Zum Schluss noch ein Blick in Richtung Zukunft: Ist diese Militarisierung überhaupt noch zu stoppen?
Dass wird sehr stark davon abhängen, wie wir es schaffen, die Friedens- und antimilitaristische Bewegung zu mobilisieren – damit es zu einer sehr starken Bewegung kommt. Gerade auf der Ebene von Kommunen und deren Parlamenten gibt es da ja gute Ansatzmöglichkeiten: Wenn die Bundeswehr vor Ort tätig werden will, beispielsweise mit einem öffentlichen Gelöbnis oder einer Reklameaktion, muss die Gemeindeverwaltung entscheiden, und da kann man sich einmischen.
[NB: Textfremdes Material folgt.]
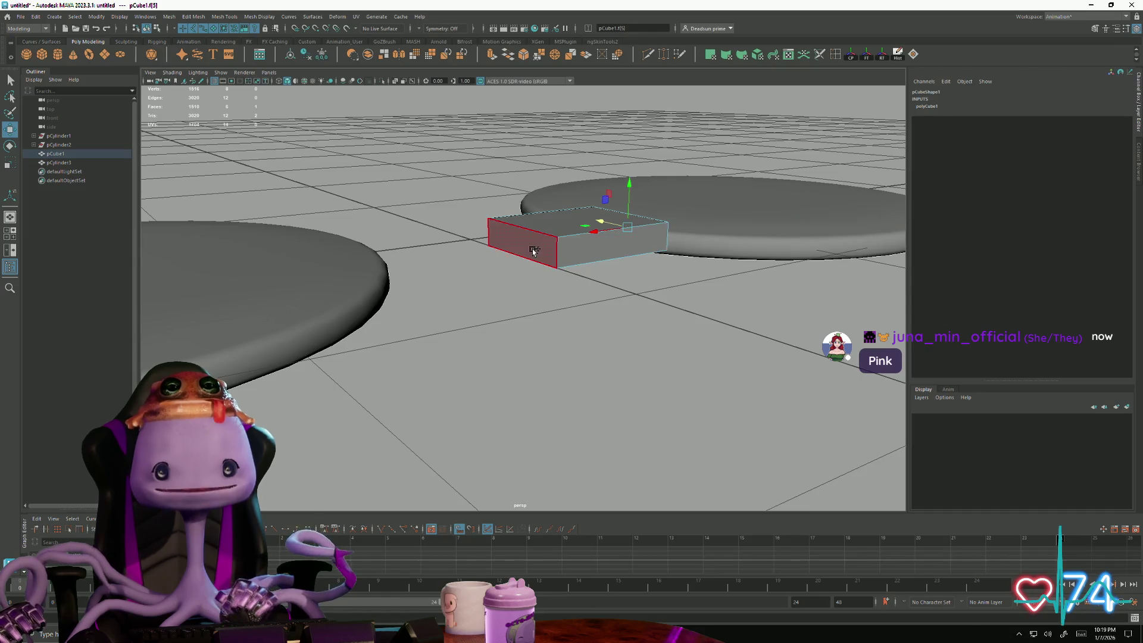
alt+drag(533, 251, 478, 373)
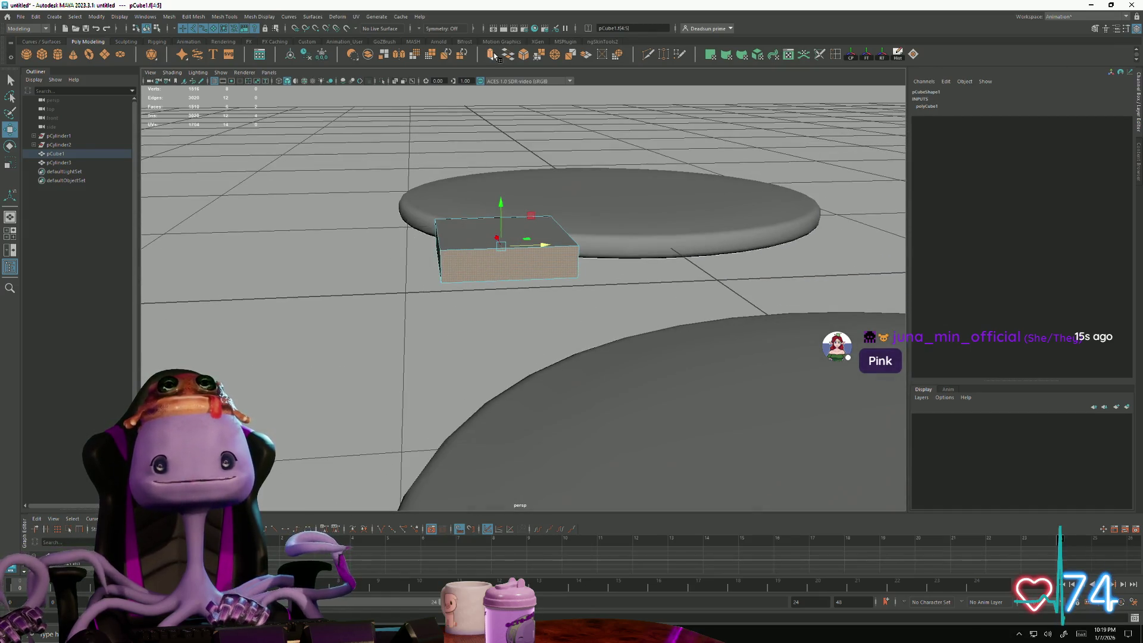
Step: Extrude the side face with Ctrl+E and pull it outward along Z into a long strip
key(ctrl+e)
alt+drag(493, 321, 541, 310)
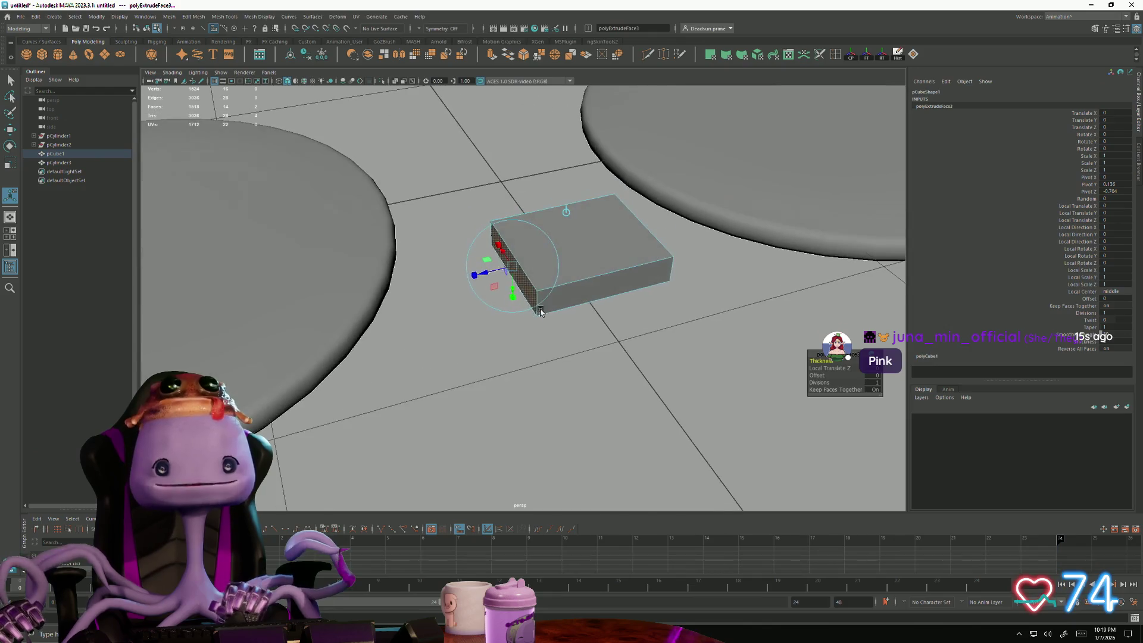
mouse_move(487, 271)
mouse_down()
mouse_move(451, 273)
mouse_move(387, 108)
mouse_up()
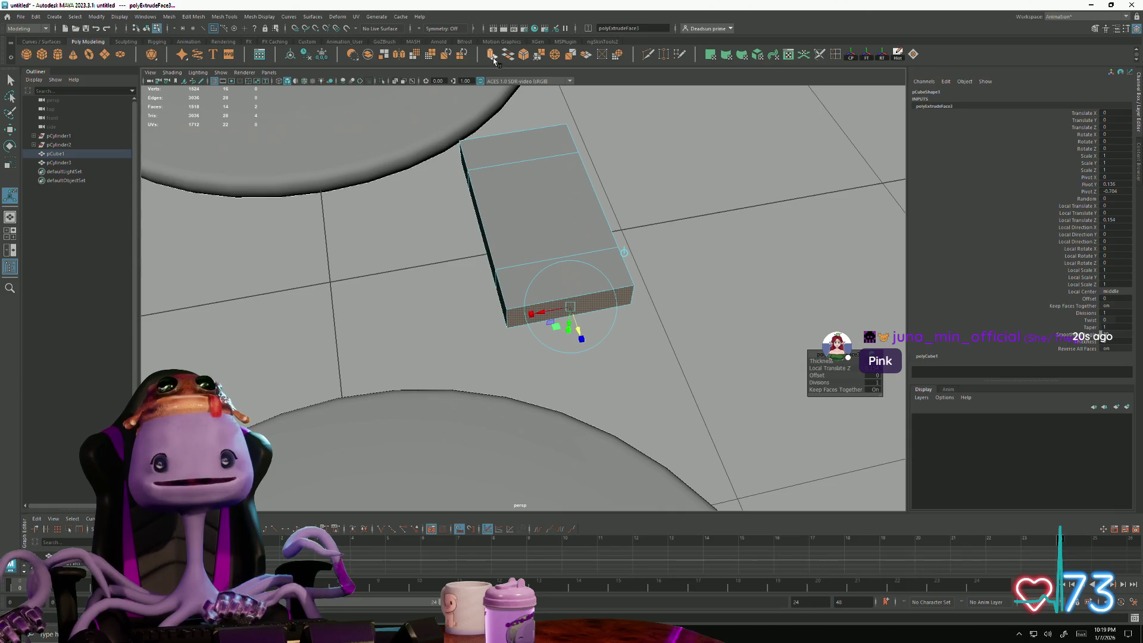
drag(582, 344, 593, 371)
Das Beispiel Italien zeigt, wohin sonst die Reise gehen kann: Berlusconi setzt Militär ein mit der Begründung, es gebe so viele illegale Flüchtlinge im Land. Auch solche Beispiele müssen wir heranziehen und zeigen, wie die Militarisierung nach Innen nicht nur in Deutschland, sondern auch in anderen EU-Staaten voranschreitet. Zu diesem Thema, also Inlandseinsätzen in den EU-Staaten, haben wir auch eine Studie beim Wissenschaftlichen Dienst des Bundestages in Auftrag gegeben. Wir wollen keine Verhältnisse à la Berlusconi. Vor allem braucht es Aufklärung über den Zusammenhang der europäischen Politik nach Außen und Innen. Das sollten wir auch am Beispiel Italien diskutieren.
Ulla Jelpke, vielen Dank für dieses Interview!